本邦での適応である難治性過活動膀胱は,原則的に難治性「特発性」過活動膀胱,すなわち明確な神経疾患などによらない原因不明の過活動膀胱(特発性過活動膀胱)のうち行動療法や薬物療法に抵抗性の難治例が想定されている11).2022年に発刊された過活動膀胱診療ガイドライン[第3版]11)において,SNMは,難治性過活動膀胱に対して膀胱鏡下A型ボツリヌス毒素膀胱壁内注入療法と並び,強く推奨される標準的治療として位置づけられている.一方,明らかな神経疾患に伴う下部尿路機能障害である神経因性膀胱〔近年では神経因性下部尿路機能障害(neurogenic lower urinary tract dysfunction:NLUTDが正式名称である)〕かつその難治例に対するSNMは,オフラベル・ユーズとみなされる場合がある.実際,本邦からは1996年のIshigookaら5)の報告以降,NLUTDに関するまとまった報告はない.難治性NLUTDに対するSNMは,最近の系統的レビューを含めて判断する限り,限定的な施設で患者選択を厳密に行ったうえで実施されている治療であり,難治性過活動膀胱に対するような標準的治療とはいえない.
難治性過活動膀胱の定義としては,各国で細かな違いはあるものの,「行動療法・薬物療法を少なくとも8〜12週程度実施しても患者の満足が得られない場合」というのが一応のコンセンサスとなっており,SNMはこのような患者に対して適応となる10).一方,難治性NLUTDという場合の「難治性」に関する国際的なコンセンサスは明確ではない.さらに,NLUTDに対するSNMの報告には,頻尿・尿意切迫感や切迫性尿失禁のほかに尿閉に対する治療成績も含まれている点に注意が必要である.なお,NLUTDの原因となる神経疾患は多岐にわたるが,疾患ごとの治療成績は明確ではない.

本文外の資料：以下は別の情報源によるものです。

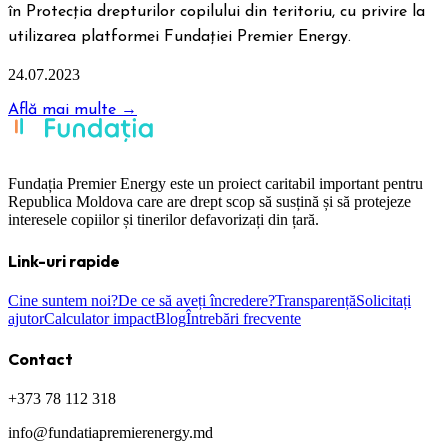
în Protecția drepturilor copilului din teritoriu, cu privire la
utilizarea platformei Fundației Premier Energy.
24.07.2023
Află mai multe →
Fundația Premier Energy este un proiect caritabil important pentru
Republica Moldova care are drept scop să susțină și să protejeze
interesele copiilor și tinerilor defavorizați din țară.
Link-uri rapide
Cine suntem noi?
De ce să aveți încredere?
Transparență
Solicitați
ajutor
Calculator impact
Blog
Întrebări frecvente
Contact
+373 78 112 318
info@fundatiapremierenergy.md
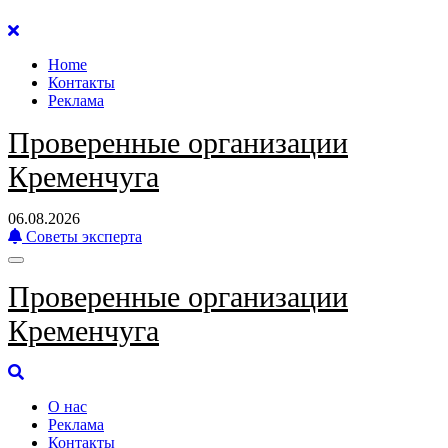
Перейти
к
Home
содержанию
Контакты
Реклама
Проверенные организации
Кременчуга
06.08.2026
Советы эксперта
Проверенные организации
Кременчуга
О нас
Реклама
Контакты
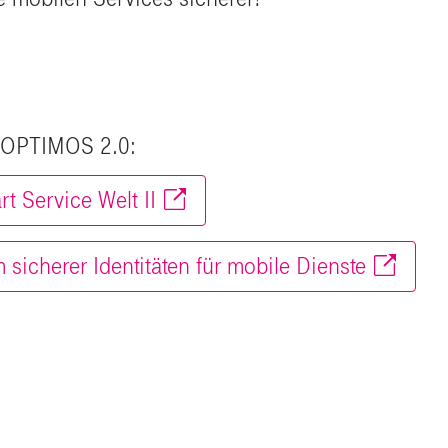
t OPTIMOS 2.0:
 Service Welt II
sicherer Identitäten für mobile Dienste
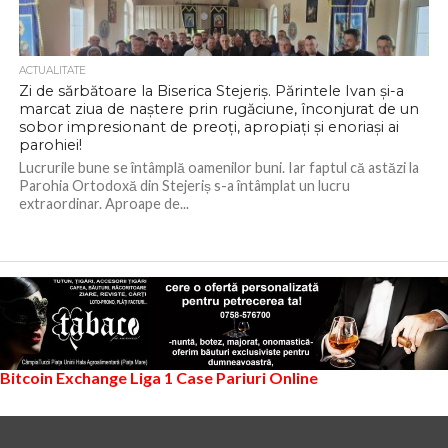
ACTUALITATE
Zi de sărbătoare la Biserica Stejeriș. Părintele Ivan și-a
marcat ziua de naștere prin rugăciune, înconjurat de un
sobor impresionant de preoți, apropiați și enoriași ai
parohiei!
Lucrurile bune se întâmplă oamenilor buni. Iar faptul că astăzi la
Parohia Ortodoxă din Stejeriș s-a întâmplat un lucru
extraordinar. Aproape de...
Bitcoin Exchange
Liga 1
Case Pariuri Online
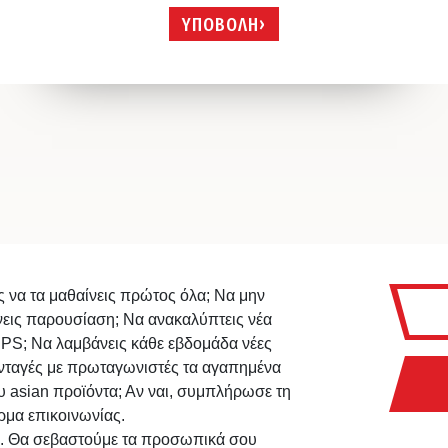
ΥΠΟΒΟΛΗ
ς να τα μαθαίνεις πρώτος όλα; Να μην
νεις παρουσίαση; Να ανακαλύπτεις νέα
IPS; Να λαμβάνεις κάθε εβδομάδα νέες
νταγές με πρωταγωνιστές τα αγαπημένα
υ asian προϊόντα; Αν ναι, συμπλήρωσε τη
ρμα επικοινωνίας.
. Θα σεβαστούμε τα προσωπικά σου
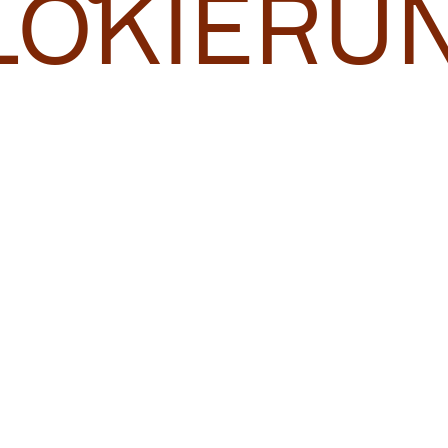
LOKIERU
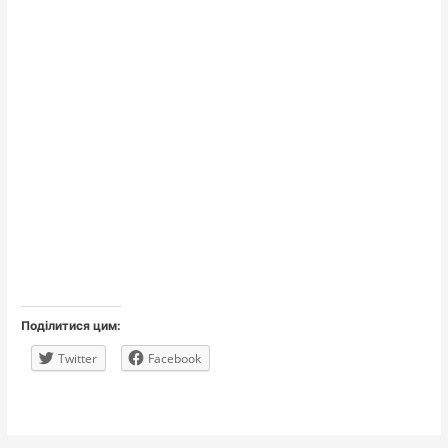
Поділитися цим:
Twitter
Facebook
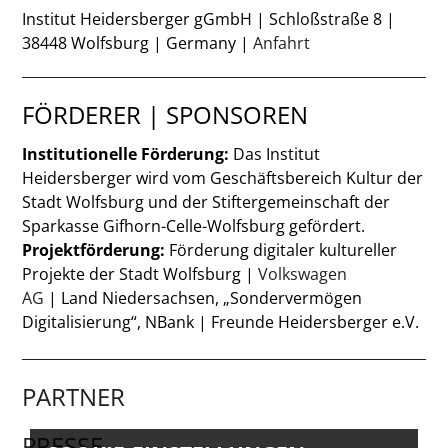
Institut Heidersberger gGmbH | Schloßstraße 8 |
38448 Wolfsburg | Germany |
Anfahrt
FÖRDERER | SPONSOREN
Institutionelle Förderung:
Das Institut
Heidersberger wird vom Geschäftsbereich Kultur der
Stadt Wolfsburg und der Stiftergemeinschaft der
Sparkasse Gifhorn-Celle-Wolfsburg gefördert.
Projektförderung:
Förderung digitaler kultureller
Projekte der Stadt Wolfsburg |
Volkswagen
AG
| Land Niedersachsen, „Sondervermögen
Digitalisierung“, NBank | Freunde Heidersberger e.V.
PARTNER
PRESSE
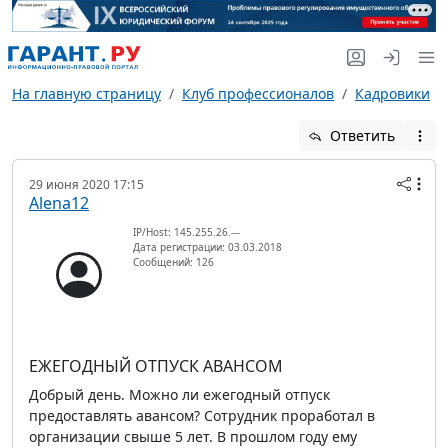
На главную страницу
Клуб профессионалов
Кадровики
Ответить
29 июня 2020 17:15
Alena12
IP/Host: 145.255.26.---
Дата регистрации: 03.03.2018
Сообщений: 126
ЕЖЕГОДНЫЙ ОТПУСК АВАНСОМ
Добрый день. Можно ли ежегодный отпуск
предоставлять авансом? Сотрудник проработал в
организации свыше 5 лет. В прошлом году ему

以上のことから,難治性過活動膀胱においては標準的治療としての位置づけが与えられているSNMとは異なり,NLUTDにおけるSNMの位置づけは明確とはいえない.2018年時点での国際禁制学会のSNMに関するbest practice statement3)では,NLUTDに対するSNMはオフラベル・ユーズであり,「SNM is an option for symptom control in patients with NLUTD who are at low risk of upper urinary tract deterioration(Level of evidence:Ⅲ, Grade of recommendation:C)」となっている.なお,このstatementの解説文中では,脊髄障害によるNLUTDに対するSNMは,不完全型かつAmerican Spinal Injury Association(ASIA)Impairment Scale DあるいはE程度で膀胱充満知覚が認められる患者に限定すべきであるとされている.一方,多発性硬化症によるNLUTDに関しては,急速進行型への実施は勧められず,少なくとも6〜12カ月以上安定した病状の患者を選択すべきであるとされている.また,NLUTDに対してSNMを実施する場合には,試験刺激期間を長くして有効性の評価を行うことが妥当であろうとしている.
SNMの機器は本邦でもMRI対応機種が使用可能となり,海外では再充電可能な小型の機種も使用可能となりつつある17).再充電型の機器は,2〜3週ごとの再充電に付随する治療コンプライアンスを維持し得る患者が対象となるが,機器が小型なため車いす乗車が必要なNLUTD患者では従来の機器よりも有利な可能性がある17).また,難治性過活動膀胱に比べて,NLUTDの患者では治療効果を得るための刺激電圧が高い(0.95V vs. 3.6V)ことが知られており,バッテリーの消耗による機器の交換頻度の観点からは,再充電型のほうが機器の寿命が長い可能性も期待される1,17).これらの機器の進歩に伴い,難治性NLUTDに対するSNMの位置づけがより明確となる可能性もあるので,今後の臨床研究の動向に注目する必要がある.